§ What is expected: Where an entry holds an image, skip the image but reproduce the rest word for word.
### Material shown
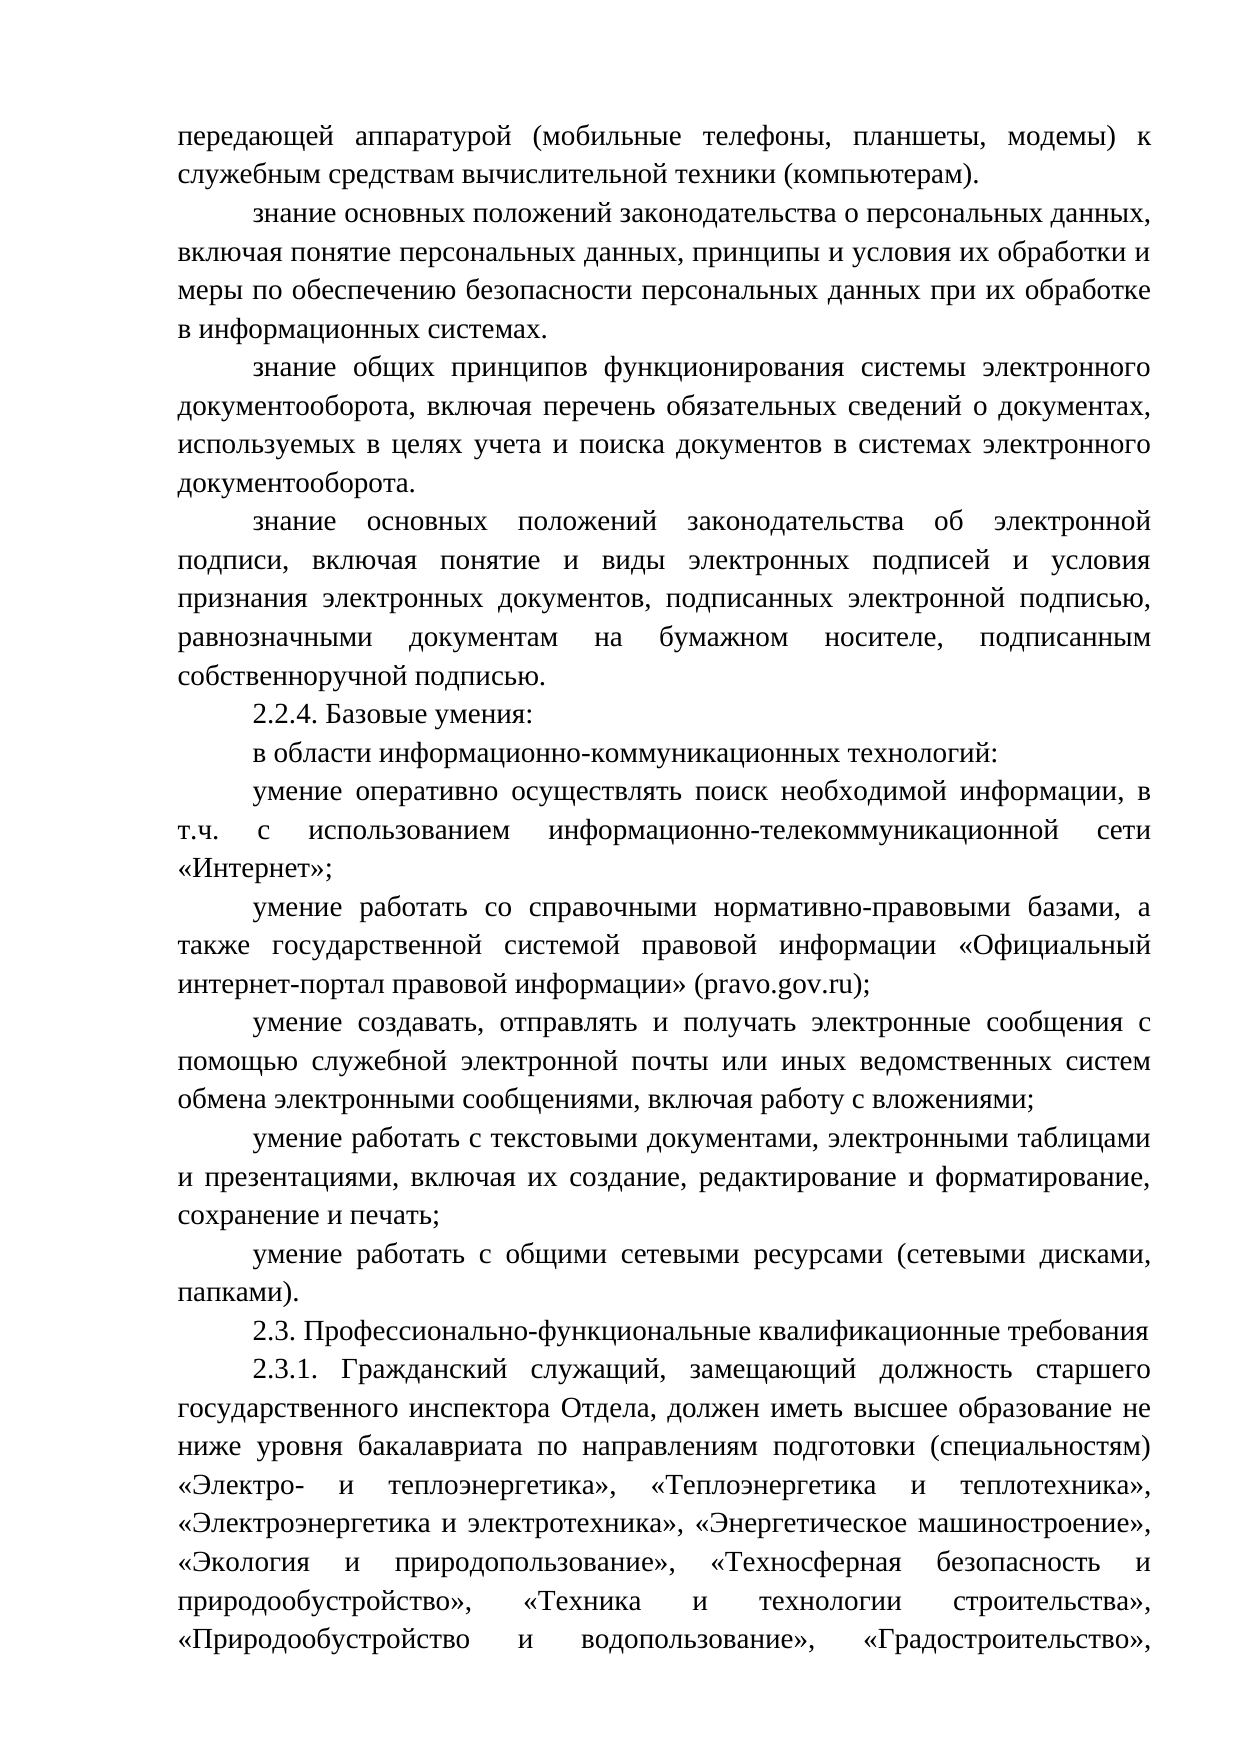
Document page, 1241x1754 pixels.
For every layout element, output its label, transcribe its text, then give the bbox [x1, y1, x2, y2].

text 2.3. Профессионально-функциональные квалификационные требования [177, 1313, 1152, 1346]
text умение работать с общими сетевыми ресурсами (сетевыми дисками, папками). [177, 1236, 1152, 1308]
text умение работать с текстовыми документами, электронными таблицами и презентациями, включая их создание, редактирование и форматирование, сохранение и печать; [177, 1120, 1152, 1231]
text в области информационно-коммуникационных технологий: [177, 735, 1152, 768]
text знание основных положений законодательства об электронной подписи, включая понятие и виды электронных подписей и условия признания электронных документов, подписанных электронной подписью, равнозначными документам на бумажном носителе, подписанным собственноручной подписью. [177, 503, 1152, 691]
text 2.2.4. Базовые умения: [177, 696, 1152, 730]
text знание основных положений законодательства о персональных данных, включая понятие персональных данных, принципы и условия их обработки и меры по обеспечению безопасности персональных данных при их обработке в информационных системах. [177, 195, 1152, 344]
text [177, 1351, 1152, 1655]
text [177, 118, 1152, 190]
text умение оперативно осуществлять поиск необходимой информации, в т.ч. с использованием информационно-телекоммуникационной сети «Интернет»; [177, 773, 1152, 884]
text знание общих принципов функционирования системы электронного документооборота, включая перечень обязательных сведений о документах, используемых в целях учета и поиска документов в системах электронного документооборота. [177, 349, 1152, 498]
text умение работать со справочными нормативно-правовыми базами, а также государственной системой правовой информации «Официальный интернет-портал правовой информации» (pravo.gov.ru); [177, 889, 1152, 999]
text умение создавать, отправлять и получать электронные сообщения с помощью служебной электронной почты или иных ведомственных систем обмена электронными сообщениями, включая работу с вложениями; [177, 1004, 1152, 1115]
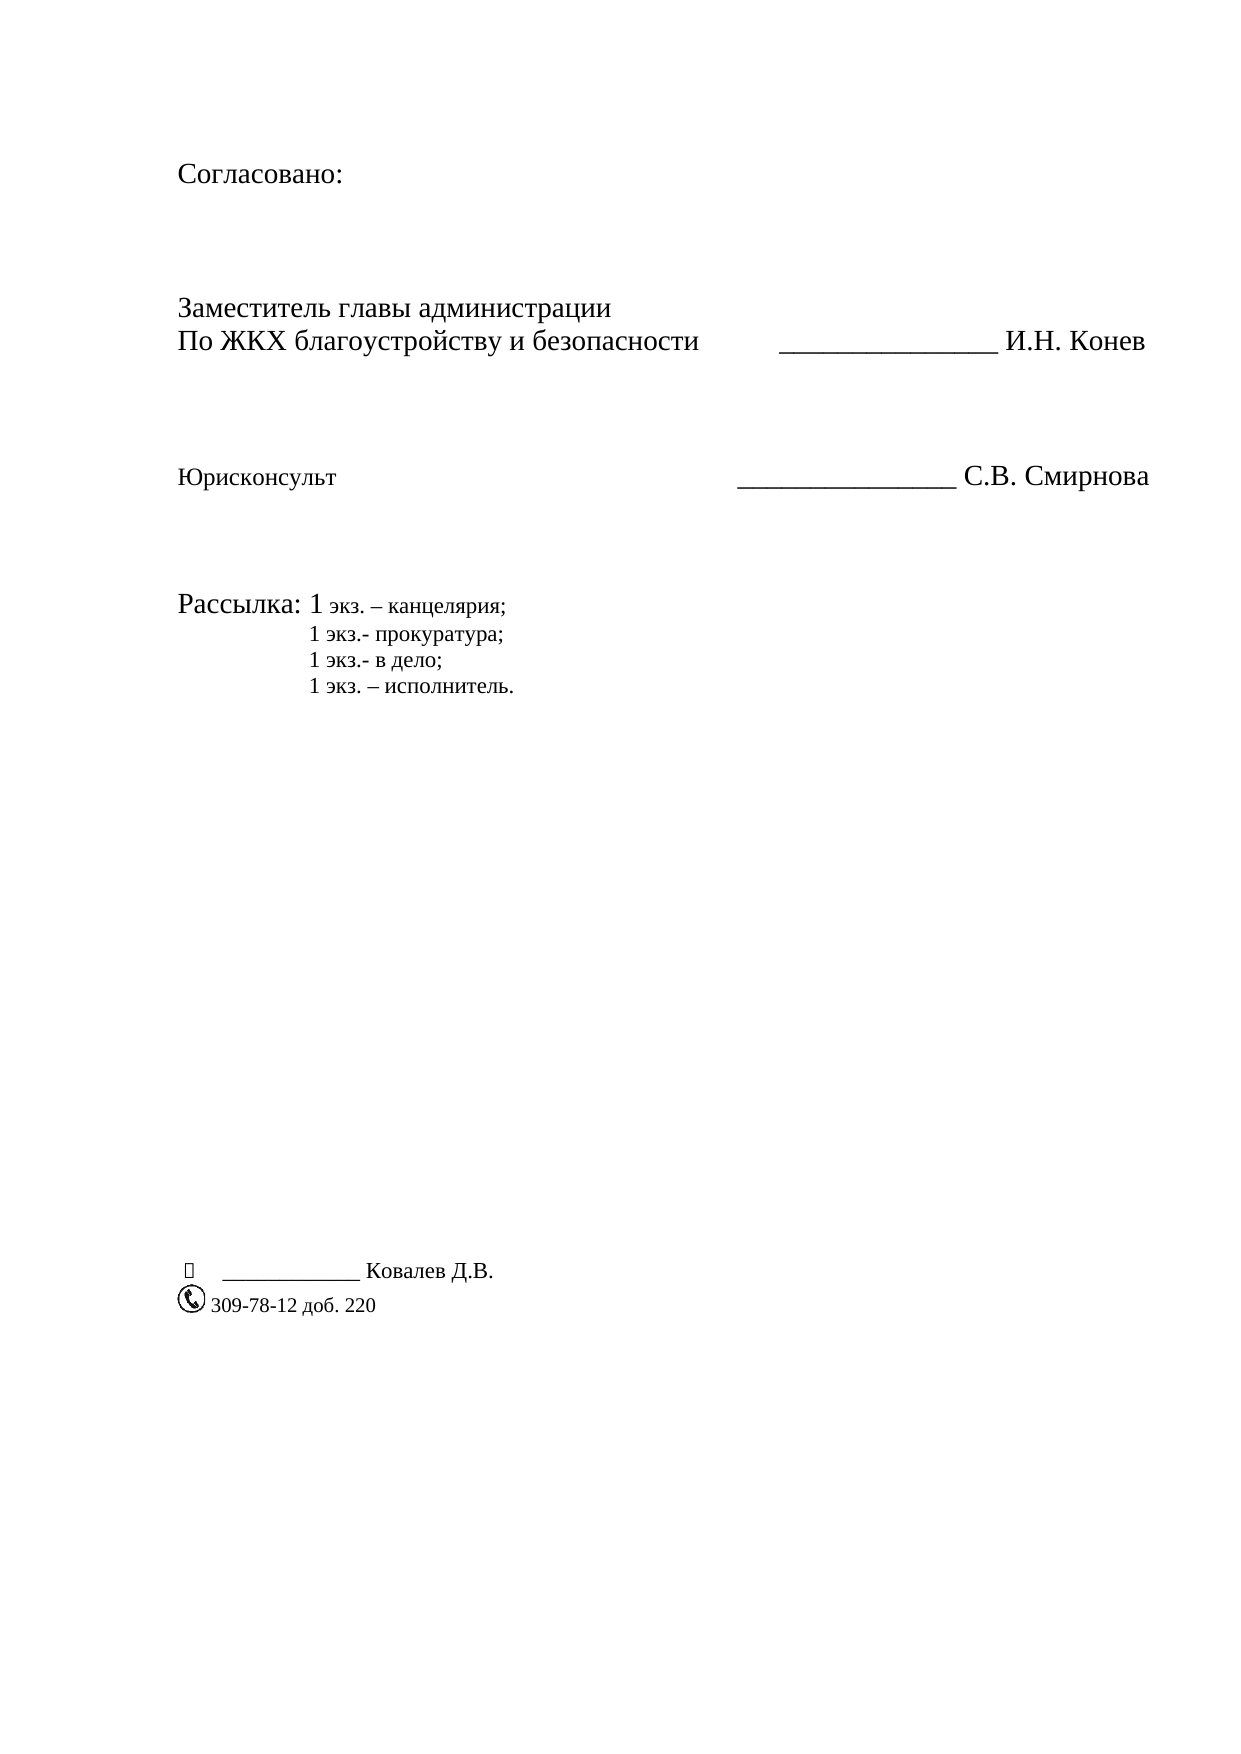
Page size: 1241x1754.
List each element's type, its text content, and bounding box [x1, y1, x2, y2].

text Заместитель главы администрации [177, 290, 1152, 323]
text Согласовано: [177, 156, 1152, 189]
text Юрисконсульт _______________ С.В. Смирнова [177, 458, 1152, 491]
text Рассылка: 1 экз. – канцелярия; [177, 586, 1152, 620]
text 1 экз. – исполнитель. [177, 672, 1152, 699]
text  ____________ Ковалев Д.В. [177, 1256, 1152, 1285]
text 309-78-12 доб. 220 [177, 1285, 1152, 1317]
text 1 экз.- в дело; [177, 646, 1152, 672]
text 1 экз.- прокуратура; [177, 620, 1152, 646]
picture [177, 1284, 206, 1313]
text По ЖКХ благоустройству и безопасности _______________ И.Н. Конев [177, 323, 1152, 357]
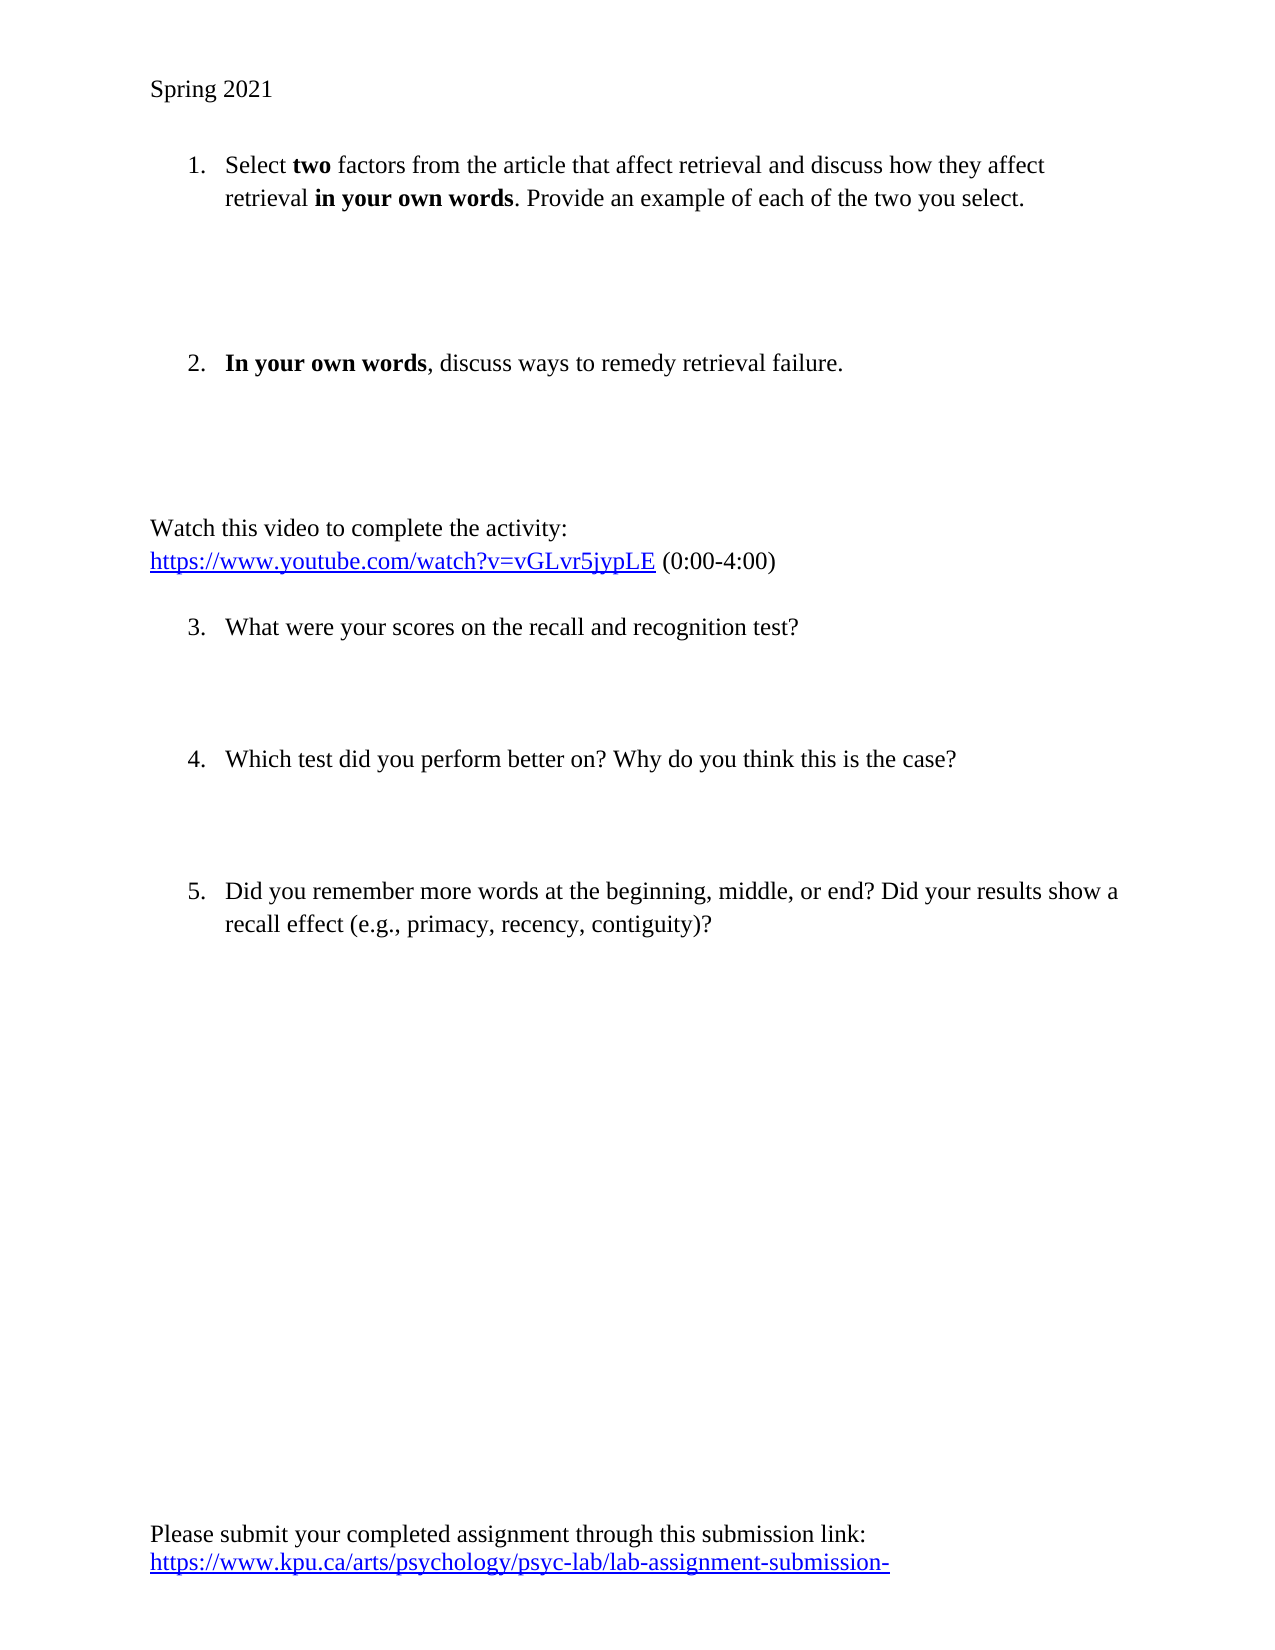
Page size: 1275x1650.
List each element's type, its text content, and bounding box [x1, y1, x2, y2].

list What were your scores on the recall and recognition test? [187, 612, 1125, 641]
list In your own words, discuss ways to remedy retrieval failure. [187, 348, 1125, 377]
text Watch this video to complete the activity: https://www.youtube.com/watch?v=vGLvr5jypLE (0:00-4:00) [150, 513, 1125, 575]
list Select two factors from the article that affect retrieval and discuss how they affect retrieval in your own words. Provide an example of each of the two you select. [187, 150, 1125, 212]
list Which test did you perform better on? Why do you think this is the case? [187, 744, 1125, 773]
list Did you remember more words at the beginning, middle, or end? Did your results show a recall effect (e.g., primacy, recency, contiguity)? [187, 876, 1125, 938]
######
§ Answer below:
Document page, 1241x1754 pixels.
For every layout element, output its label, transcribe its text, then give the bbox [x1, y1, x2, y2].

text 2.3. Профессионально-функциональные квалификационные требования [177, 1313, 1152, 1346]
text умение работать с общими сетевыми ресурсами (сетевыми дисками, папками). [177, 1236, 1152, 1308]
text умение работать с текстовыми документами, электронными таблицами и презентациями, включая их создание, редактирование и форматирование, сохранение и печать; [177, 1120, 1152, 1231]
text в области информационно-коммуникационных технологий: [177, 735, 1152, 768]
text знание основных положений законодательства об электронной подписи, включая понятие и виды электронных подписей и условия признания электронных документов, подписанных электронной подписью, равнозначными документам на бумажном носителе, подписанным собственноручной подписью. [177, 503, 1152, 691]
text 2.2.4. Базовые умения: [177, 696, 1152, 730]
text знание основных положений законодательства о персональных данных, включая понятие персональных данных, принципы и условия их обработки и меры по обеспечению безопасности персональных данных при их обработке в информационных системах. [177, 195, 1152, 344]
text [177, 1351, 1152, 1655]
text [177, 118, 1152, 190]
text умение оперативно осуществлять поиск необходимой информации, в т.ч. с использованием информационно-телекоммуникационной сети «Интернет»; [177, 773, 1152, 884]
text знание общих принципов функционирования системы электронного документооборота, включая перечень обязательных сведений о документах, используемых в целях учета и поиска документов в системах электронного документооборота. [177, 349, 1152, 498]
text умение работать со справочными нормативно-правовыми базами, а также государственной системой правовой информации «Официальный интернет-портал правовой информации» (pravo.gov.ru); [177, 889, 1152, 999]
text умение создавать, отправлять и получать электронные сообщения с помощью служебной электронной почты или иных ведомственных систем обмена электронными сообщениями, включая работу с вложениями; [177, 1004, 1152, 1115]
Page size: 1241x1754.
List each element's type, its text content, and bounding box [x1, y1, x2, y2].

text Заместитель главы администрации [177, 290, 1152, 323]
text Согласовано: [177, 156, 1152, 189]
text Юрисконсульт _______________ С.В. Смирнова [177, 458, 1152, 491]
text Рассылка: 1 экз. – канцелярия; [177, 586, 1152, 620]
text 1 экз. – исполнитель. [177, 672, 1152, 699]
text  ____________ Ковалев Д.В. [177, 1256, 1152, 1285]
text 309-78-12 доб. 220 [177, 1285, 1152, 1317]
text 1 экз.- в дело; [177, 646, 1152, 672]
text 1 экз.- прокуратура; [177, 620, 1152, 646]
picture [177, 1284, 206, 1313]
text По ЖКХ благоустройству и безопасности _______________ И.Н. Конев [177, 323, 1152, 357]
Page size: 1275x1650.
List each element's type, its text content, and bounding box [x1, y1, x2, y2].

list What were your scores on the recall and recognition test? [187, 612, 1125, 641]
list In your own words, discuss ways to remedy retrieval failure. [187, 348, 1125, 377]
text Watch this video to complete the activity: https://www.youtube.com/watch?v=vGLvr5jypLE (0:00-4:00) [150, 513, 1125, 575]
list Select two factors from the article that affect retrieval and discuss how they affect retrieval in your own words. Provide an example of each of the two you select. [187, 150, 1125, 212]
list Which test did you perform better on? Why do you think this is the case? [187, 744, 1125, 773]
list Did you remember more words at the beginning, middle, or end? Did your results show a recall effect (e.g., primacy, recency, contiguity)? [187, 876, 1125, 938]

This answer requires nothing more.